Since the early work in CRM was primarily conducted by social
psychologists, most of the findings and proposed solutions that we all used
for our early programs had a distinct social psychology spin. This early
work by social scientists did a lot to help us put voice, understanding,
and awareness to the domain we now call CRM. However, for many developers
and managers on this forum, our predominant challenge involves identifying
effective training methods rather than finding new CRM phenomenon to train.
We all know that training cannot solve all of our human performance
challenges, yet it remains one of our best tools. Since many of the
individuals on this forum have jobs that include training development, I
would like to focus a few paragraphs on the underrepresented science of
training.
Skilled training scientists are well suited for identifying effective CRM
and safety training methods, yet, how many training scientists do you see
at CRM and Human Factors conferences? While social psychologists still
have much to tell us about the way humans interact, training scientists
have scarcely begun showing us how to build better training solutions to
meet CRM and safety training challenges. The body of knowledge on
professional training is immense and very mature. By-and-large it has not
been effectively tapped by the CRM community. Multimedia creates
tremendous training potential if we have the wherewithal to seek experts
who can help us maximize its effectiveness. The increased utility and
accessibility of multimedia will further increase the need for skilled
training scientists. The science of training is grossly underrepresented
in today's CRM and safety training programs.
New paths to training scientists, multimedia experts, and other training
methodology experts will allow us to draw from expertise that we will not
find if we use the traditional paths and doors we have used for the past 20
years. This forum is an integral part of building better paths to other
professionals and a refreshing change. Yet old paths have familiar footing
and familiar paradigms are comfortable. I am reminded of a saying: "If
you always do what you have always done, then you will always get what you
always got". I am also reminded of a humorous definition of psychosis:
"It's doing the same thing over and over but expecting different results".
I am encouraged to see training scientists joining our discussions and I
would encourage the group to invite other training scientists and experts
(inside or outside aviation) to contribute. A talented and accessible
training scientist will soon find a well-worn path to his or her door.

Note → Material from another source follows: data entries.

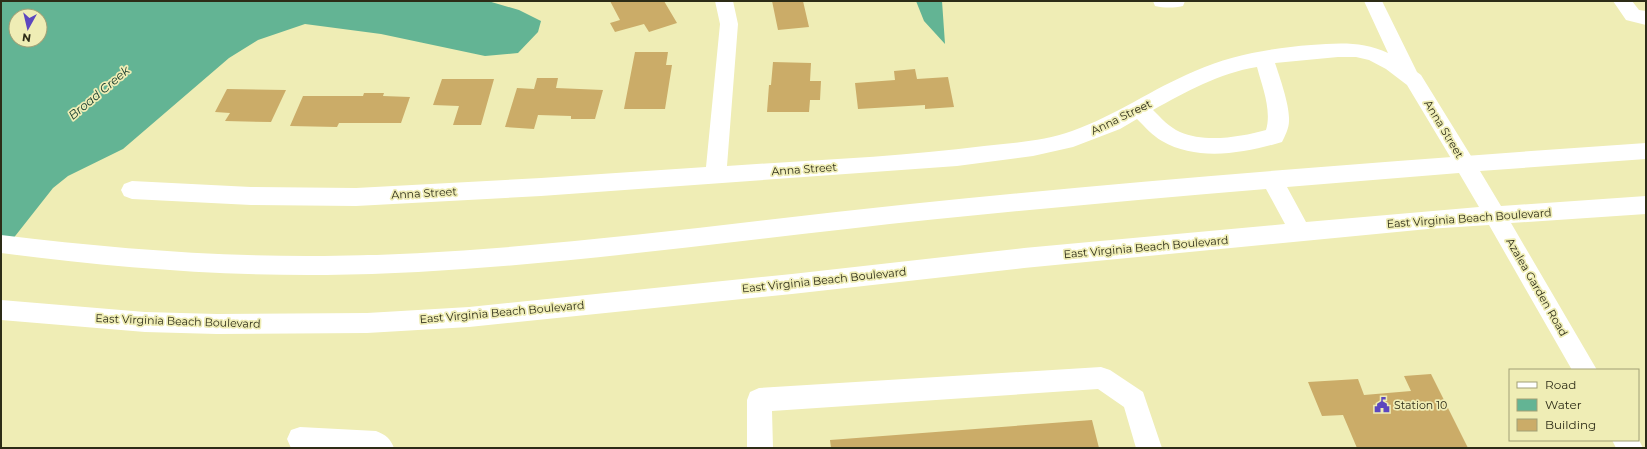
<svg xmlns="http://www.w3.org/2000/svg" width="1647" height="449" viewBox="0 0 1647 449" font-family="Montserrat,sans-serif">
<rect width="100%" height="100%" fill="#efedb5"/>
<path fill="#63b494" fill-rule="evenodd" d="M1,1H488L519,10L541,21L538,32L518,53L485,56L381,34L305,24L258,40L229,58L123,149L68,176L53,188L1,254ZM16,16H40V40H16Z
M916,1H942L945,44L924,21Z"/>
<path fill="#cbac68" d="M610,1H664L677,23L649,32L644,24L615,32L610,23L620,20Z
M772,1H803L809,27L778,30Z
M635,52H668L666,65H672L665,109H624Z
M773,62L811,63L810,81H821L820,100H810L809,112H767L769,85H771Z
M915,69L917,79L948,77L954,107L925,109V105L858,109L855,83L895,80L894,71Z
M537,78H558L556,88L603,90L595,119H571V116L538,115L534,129L505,127L517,88L534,89Z
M442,79H494L481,125H453L459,106L433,105Z
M227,89L286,90L271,122L225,121L230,113L215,112Z
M364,93H384L383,96L410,97L401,123H339L337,127L290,126L303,96H363Z
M1431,374L1468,448H1357L1343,415L1322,416L1308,382L1358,379L1364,395L1411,391L1404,376Z
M1092,420L1099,448H831L830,440Z"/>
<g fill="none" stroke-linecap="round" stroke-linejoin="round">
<path fill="#fff" fill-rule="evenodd" d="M715,1H733L738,24L727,166C813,160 899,157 984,146C1013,143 1044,141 1072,131C1115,116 1152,89 1195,71C1231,55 1272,48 1311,45C1338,43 1363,41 1388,53L1364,1H1382L1417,72L1421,75L1476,164L1472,170L1465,172L1458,170L1407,85L1386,69L1369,60L1356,57H1338L1275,63C1280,78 1290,106 1289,121C1289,128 1285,136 1282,142C1245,153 1198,162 1162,141C1153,136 1145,127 1137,119L1120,129L1073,147L1033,156L957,166L541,196L356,206L251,205L132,199L124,196L121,190L124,184L132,181L251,187L356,188L541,178L706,167L720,24ZM1257,67C1262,86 1272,110 1266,130C1241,137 1205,143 1180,132C1169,127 1161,118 1153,110C1186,92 1219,73 1257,67Z
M1153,1H1185L1183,6C1173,8 1165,8 1155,6Z
M1613,1H1632L1639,10L1646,11V25L1626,20Z
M1101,367L1110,370L1143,392L1162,448H1136L1124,407L1098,389L772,411L773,448H747V400L750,392L759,388Z
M300,427L376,431C386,435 390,438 394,448H291L287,439L291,430Z"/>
<path fill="#fff" fill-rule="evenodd" d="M1646,143V159L1480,171L1501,206L1646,196V214L1511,223L1597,370H1572L1489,225L1428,229L1024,268L792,294L469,327L367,333L217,334L145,332L1,320V300L145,312L217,314L367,313L469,307L792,274L1024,248L1285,224L1266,189C1126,201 986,213 847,229C674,248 500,273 326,275C217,276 109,267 1,253V235C108,248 216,257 324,256C520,254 715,224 910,204C1155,179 1400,160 1646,143ZM1459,173L1479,207L1306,222L1287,187Z
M1638,438L1643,448H1616L1612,440H1638Z"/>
</g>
<defs>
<symbol id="civic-bare" viewBox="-9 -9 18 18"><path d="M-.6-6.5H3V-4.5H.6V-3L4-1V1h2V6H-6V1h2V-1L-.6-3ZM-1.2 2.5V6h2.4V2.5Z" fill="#5c47bf" stroke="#efedb5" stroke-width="2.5" paint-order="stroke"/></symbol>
</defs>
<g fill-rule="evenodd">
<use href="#civic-bare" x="1371" y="394" width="22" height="22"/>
</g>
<g text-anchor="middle" stroke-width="3.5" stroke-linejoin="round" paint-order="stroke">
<g font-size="11" fill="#2d2c17" stroke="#efedb5">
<text transform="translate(1121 117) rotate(-26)" y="4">Anna Street</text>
<text transform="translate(1444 129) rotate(59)" y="4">Anna Street</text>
<text transform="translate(804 169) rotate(-4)" y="4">Anna Street</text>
<text transform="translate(424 193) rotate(-3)" y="4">Anna Street</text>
<text transform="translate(1469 218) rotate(-4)" y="4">East Virginia Beach Boulevard</text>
<text transform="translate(1146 247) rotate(-5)" y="4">East Virginia Beach Boulevard</text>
<text transform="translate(824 280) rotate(-6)" y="4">East Virginia Beach Boulevard</text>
<text transform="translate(1537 287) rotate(60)" y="4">Azalea Garden Road</text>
<text transform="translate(502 312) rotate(-5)" y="4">East Virginia Beach Boulevard</text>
<text transform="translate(178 321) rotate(2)" y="4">East Virginia Beach Boulevard</text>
</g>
<g font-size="11" fill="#2d2c17" stroke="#efedb5" text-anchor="start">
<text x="1394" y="409">Station 10</text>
</g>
<g font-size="12" font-style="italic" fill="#143a2c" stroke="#efedb5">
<text transform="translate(99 93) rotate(-40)" y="4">Broad Creek</text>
</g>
</g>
<rect width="1647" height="449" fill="none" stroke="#2d2c17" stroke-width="4"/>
<rect x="1509" y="369" width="130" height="72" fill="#efedb5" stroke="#a1a076"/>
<rect x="1517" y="382" width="20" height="6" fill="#ffffff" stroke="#a1a076"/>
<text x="1545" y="389" font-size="12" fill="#2d2c17">Road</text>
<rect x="1517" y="399" width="20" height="12" fill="#63b494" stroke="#a1a076"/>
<text x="1545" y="409" font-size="12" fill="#2d2c17">Water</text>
<rect x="1517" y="419" width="20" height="12" fill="#cbac68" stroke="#a1a076"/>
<text x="1545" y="429" font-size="12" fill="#2d2c17">Building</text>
<g transform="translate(28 28) rotate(188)"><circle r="19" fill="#efedb5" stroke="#a1a076"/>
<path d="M0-3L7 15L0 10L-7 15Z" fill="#5c47bf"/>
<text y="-6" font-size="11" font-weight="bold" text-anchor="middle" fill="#2d2c17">N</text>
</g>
</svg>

Two excellent contributions that that focused specifically on the science
of training come to mind immediately:
1. Ros Woodhouse's response today:
http://www.caar.db.erau.edu/lists/crm-devel/Feb_98/0044.html
2. Wendy Santilhano's response on experiential training in June 1997:
http://www.caar.db.erau.edu//lists/crm-devel/Jun_97/0043.html
There have been countless others but these stick in my mind as addressing
core "science of training" issues. Thanks for your expertise!
Best Regards,
Vince Mancuso
??? Wendy, are you still out there???